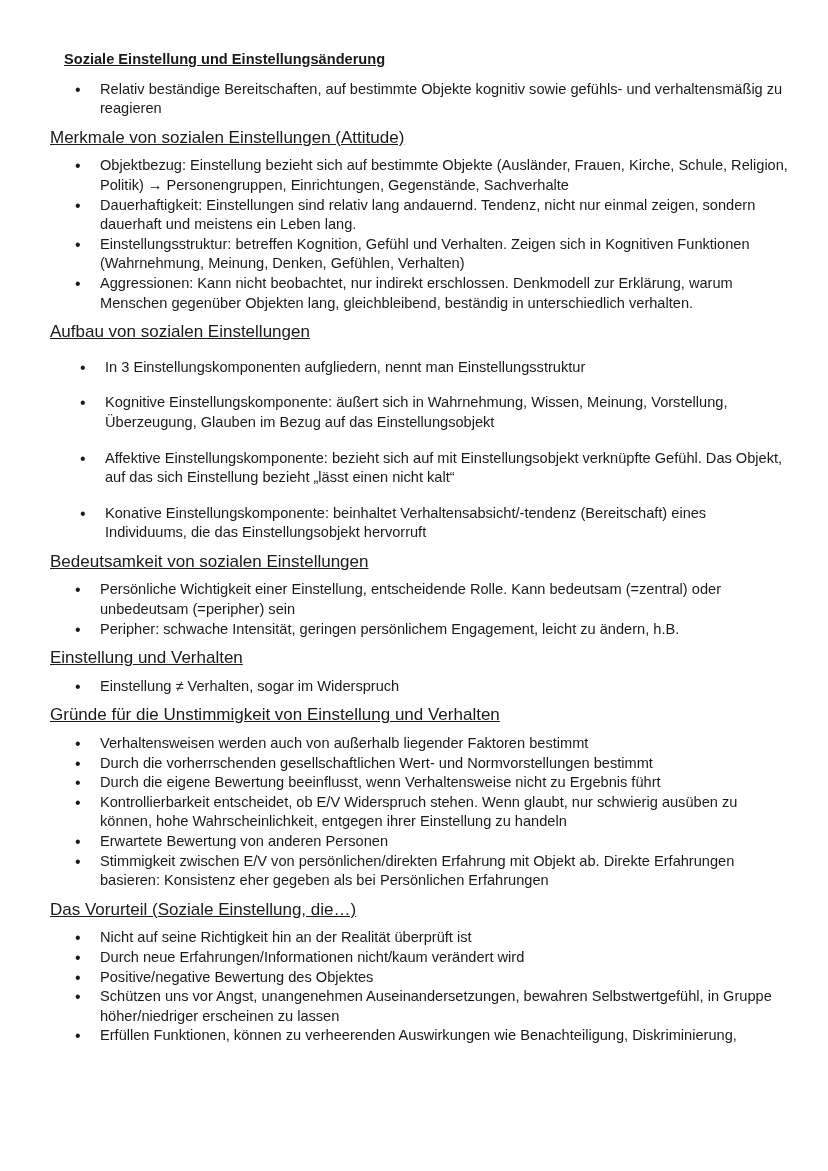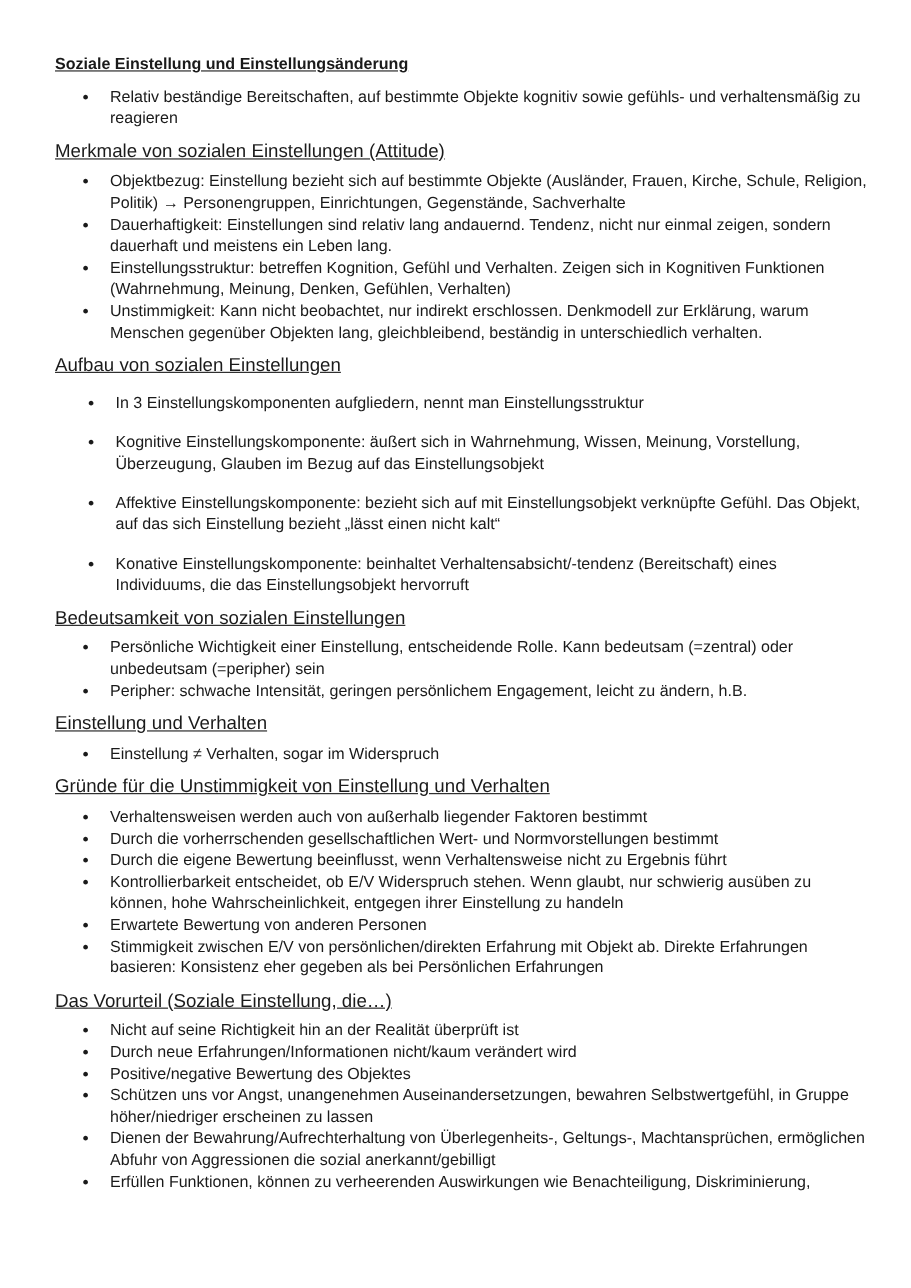--- a/index.html
+++ b/index.html
@@ -13,7 +13,7 @@
   .page { position: relative; padding: 50px 0 0 50px; width: 740px; }
   .title {
     font-weight: bold; text-decoration: underline;
-    margin: 0 0 10px 0; font-size: 14.6px; line-height: 19.6px;
+    margin: 0 0 10px 14px; font-size: 14.6px; line-height: 19.6px;
   }
   .heading {
     text-decoration: underline; margin: 0 0 9px 0;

> What this task involves
In your copy, every entry above must match word for word, and no picture may appear.

> Final answer
--- a/index.html
+++ b/index.html
@@ -13,7 +13,7 @@
   .page { position: relative; padding: 50px 0 0 50px; width: 740px; }
   .title {
     font-weight: bold; text-decoration: underline;
-    margin: 0 0 10px 0; font-size: 14.6px; line-height: 19.6px;
+    margin: 0 0 10px 14px; font-size: 14.6px; line-height: 19.6px;
   }
   .heading {
     text-decoration: underline; margin: 0 0 9px 0;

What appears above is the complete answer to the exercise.